Most likely, it is for this reason that the legend was born about the ability of vampires to turn into werewolf animals.

Perhaps some of the "vampires" could be ordinary mental patients. The tense atmosphere and constant talk about ghouls often forced people suffering from one of the types of manic psychosis or schizophrenia to identify with vampires. They behaved as the legends say: they slept during the day, took to the streets at night and drank the blood of their victims.

Count Dracula is innocent?

But what about the most famous "vampire of all times and peoples" - Count Dracula? Although it would be more correct to say not a count, but a prince - this was the title that the ruler of Wallachia, Vlad III Tepes, who lived in the middle of the 15th century, had. Dracula got his dubious fame as "the greatest vampire" thanks to the work of Bram Stoker, published in 1897. It was Stoker who initiated the creation of the romantic image of a vampire aristocrat, which eventually gained wide popularity thanks to the development of cinema.

But the cinematic image of Dracula is absolutely different from its historical prototype. Although the deeds of the prince, widely circulated by literary works of the 15th century, are really blood-curdling. A terrible impression is made by stories about how Dracula loved to feast, watching the torment of the impaled victims, how he burned tramps whom he himself invited to the feast, how he ordered to hammer nails into the heads of foreign ambassadors who did not take off their hats …

In fact, there is not a single word of truth in these stories.

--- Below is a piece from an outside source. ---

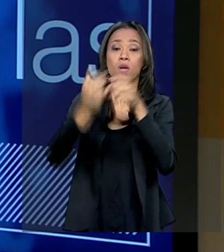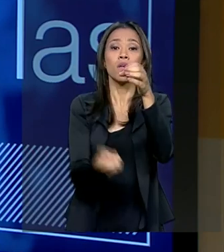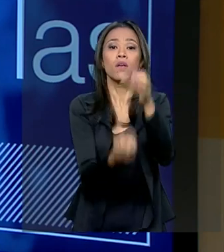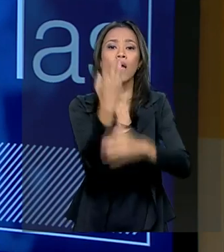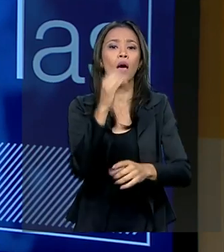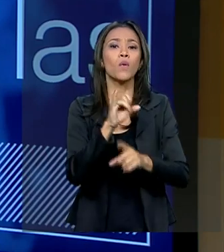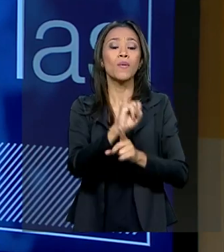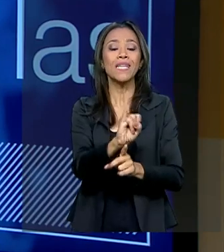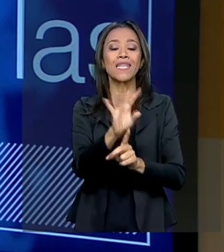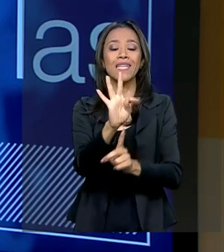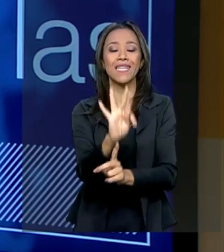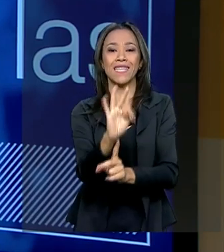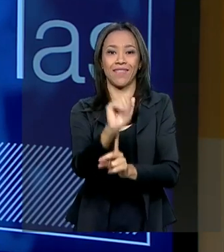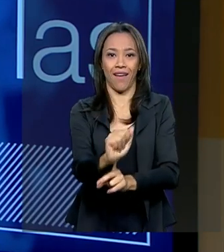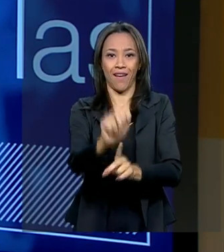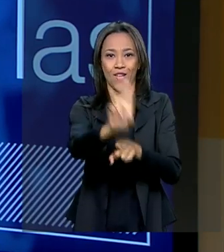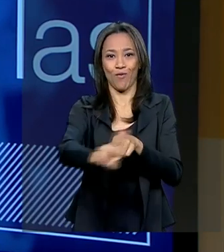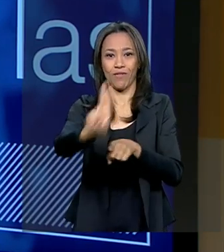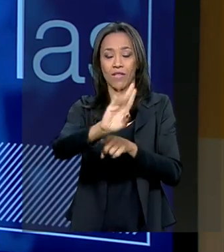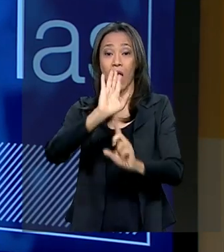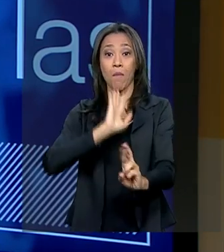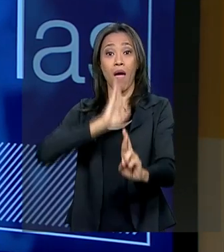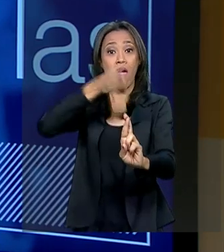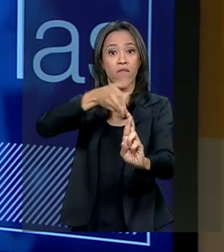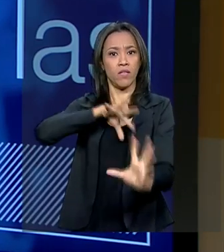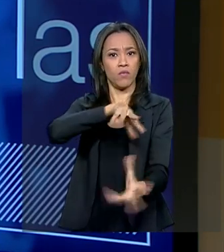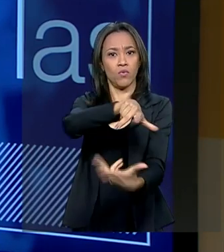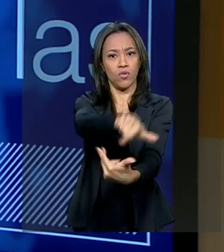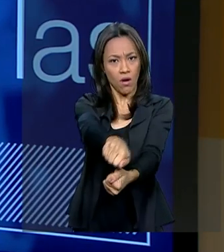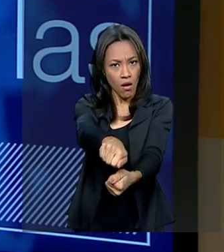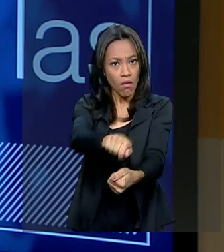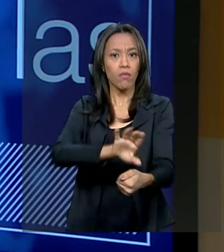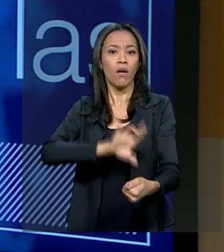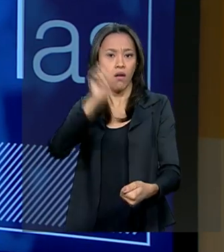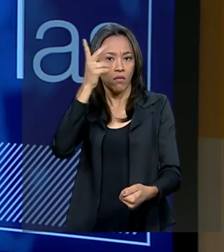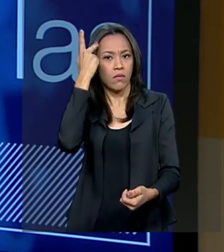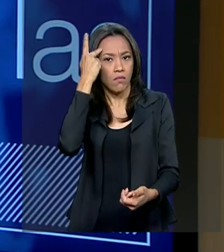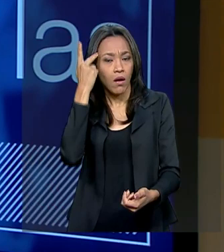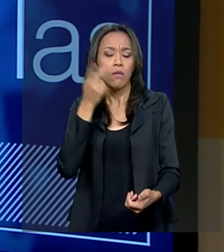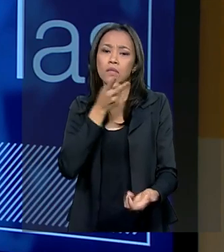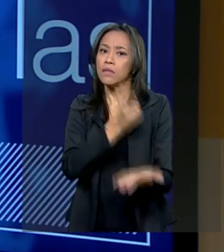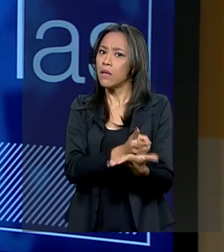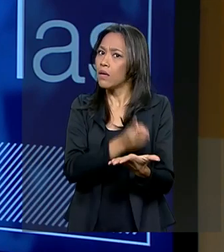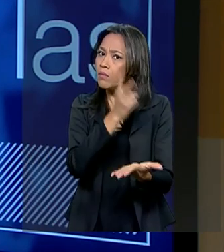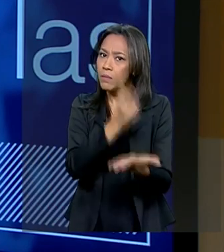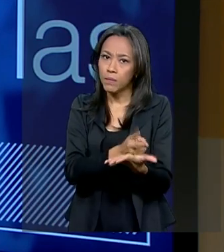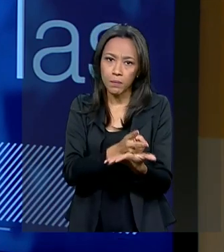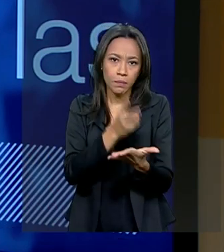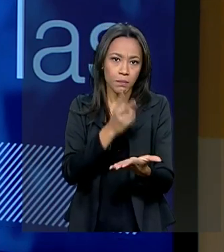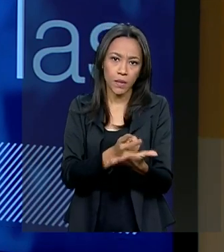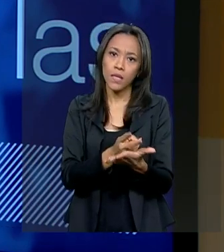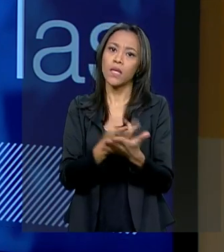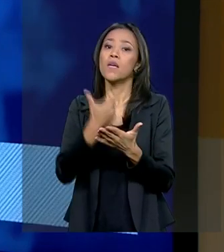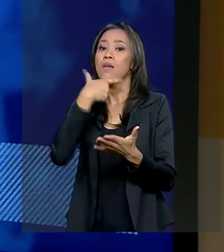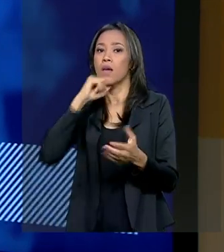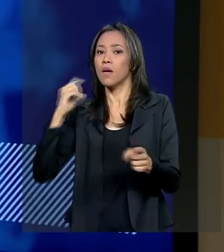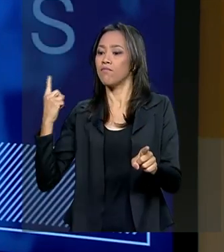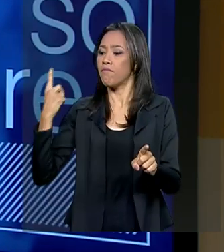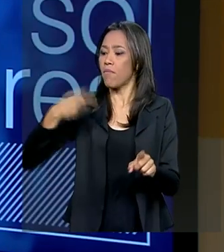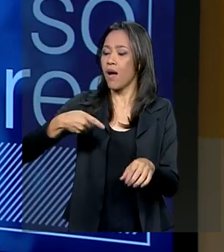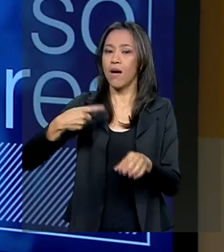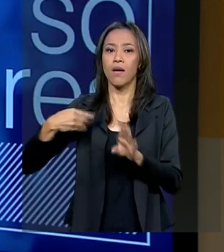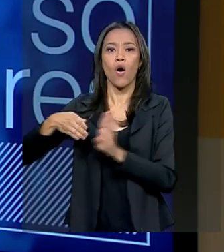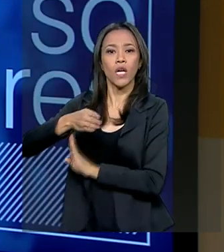referência mundial. E São José dos Campos sempre teve debaixo da Aeronáutica o controle total.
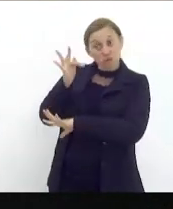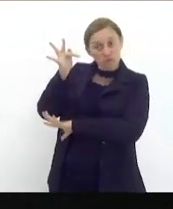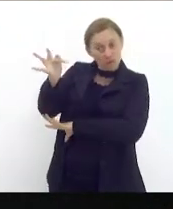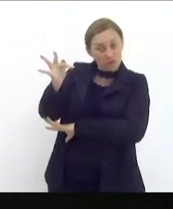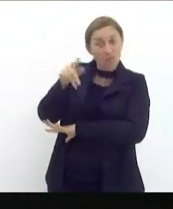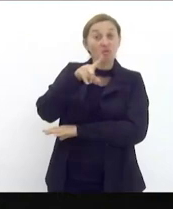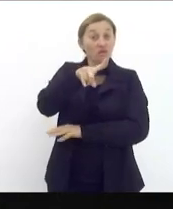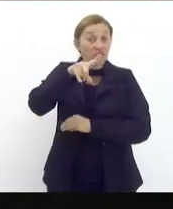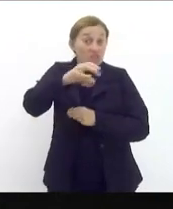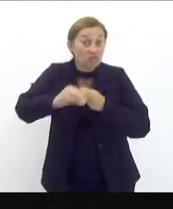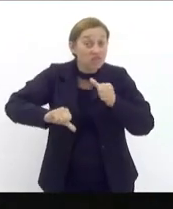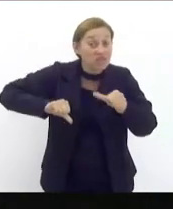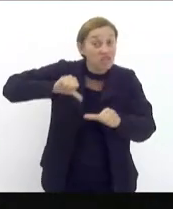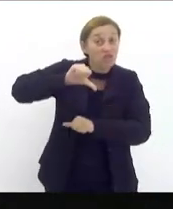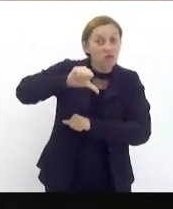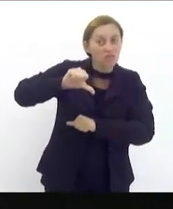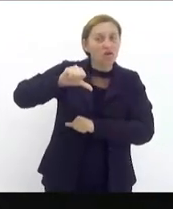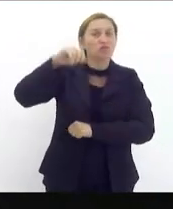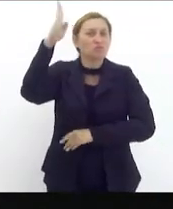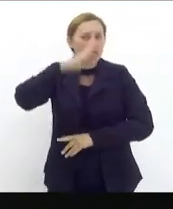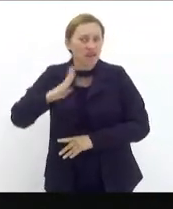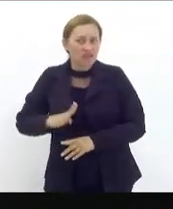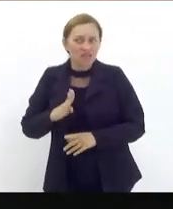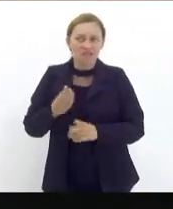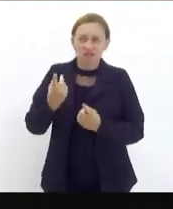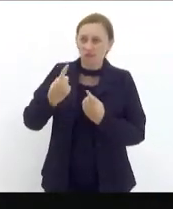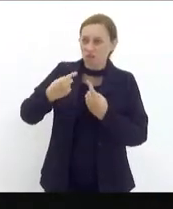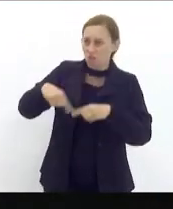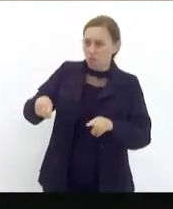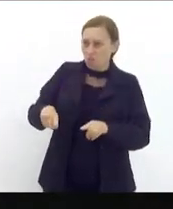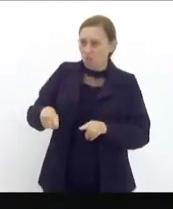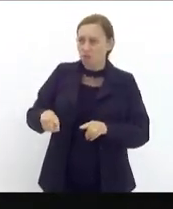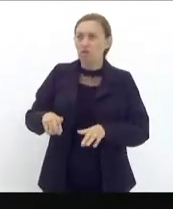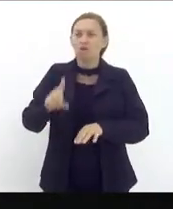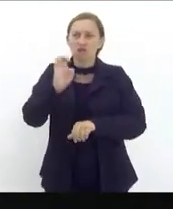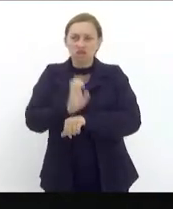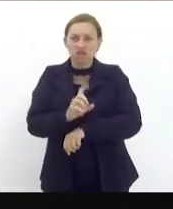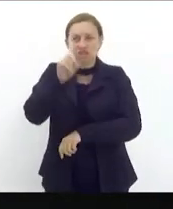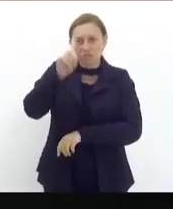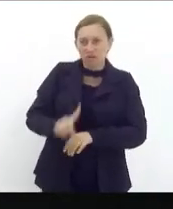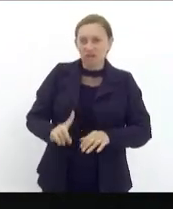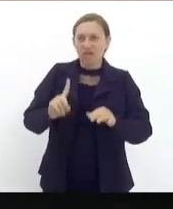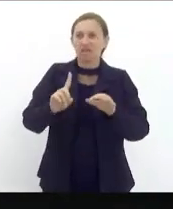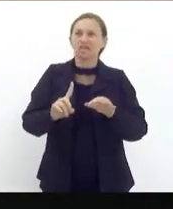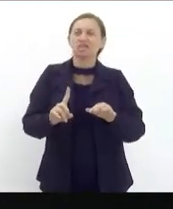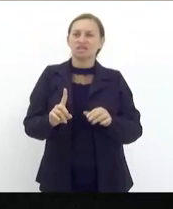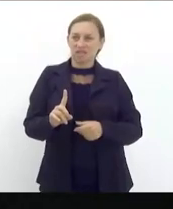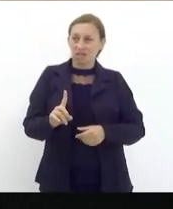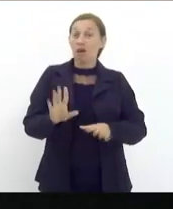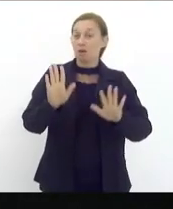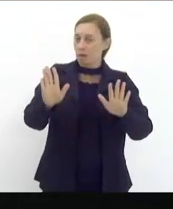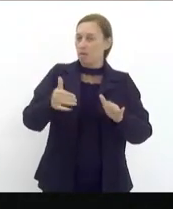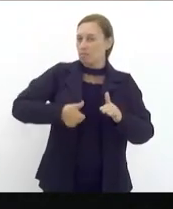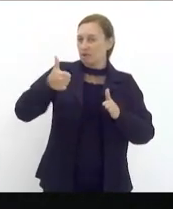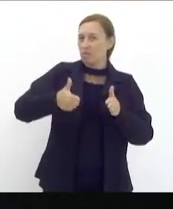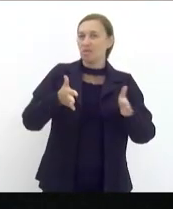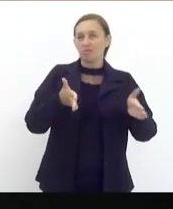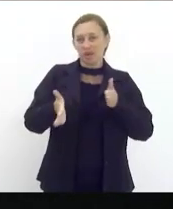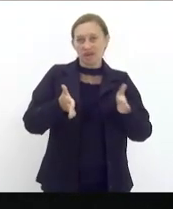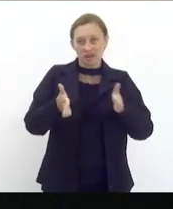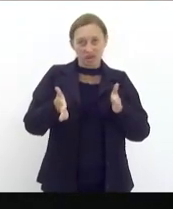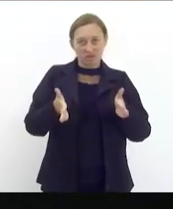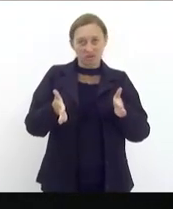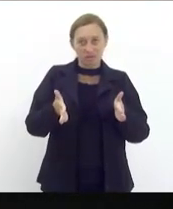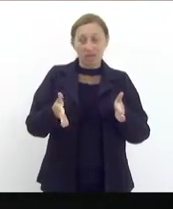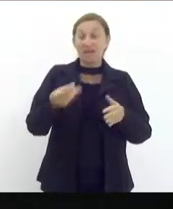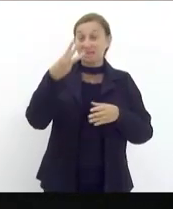transformando o Brasil afrontando o Estado democrático de direito em primeiro lugar tem prazo de validade porque é de três anos e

Vlad was actually distinguished by cruelty - towards the conquerors of his homeland, the Turks, and the traitors who preferred to live under the Ottoman yoke. Despite the inequality of power, Vlad Dracula desperately confronted the aggressor. Wallachia thus impeded the expansion of the Ottoman Empire, and Sultan Mehmed II decided to overthrow the unwanted prince by military means.

The throne of Wallachia was claimed by Dracula's younger brother, Radu the Handsome, who converted to Islam and became the favorite of the Sultan. And despite this, Vlad was still able to win a brilliant victory over Mehmed II in the Turkish-Wallachian war of 1462. But the prince was waiting for betrayal: his cousin with his people went over to the side of the Turks. Vlad was forced to retreat to Transylvania, where his "ally", the Hungarian king Matthias Corvin, ordered the arrest of Dracula, accusing him of secret correspondence with Turkey.

Dracula spent a long time in prison, being tortured, but did not incriminate himself. It was then that Matthias Korvin began an information war against his unbroken prisoner: by his order, engravings depicting a "cruel tyrant" and many early printed brochures under the general title "About one great monster" were distributed throughout Europe. All this was supposed to form a negative attitude towards Vlad, turning him from a hero to a villain. Later, Bram Stoker took one of these "truthful" sources as the basis for his book.

It should be noted that in Vlad's homeland, Dracula is still honored as a national hero.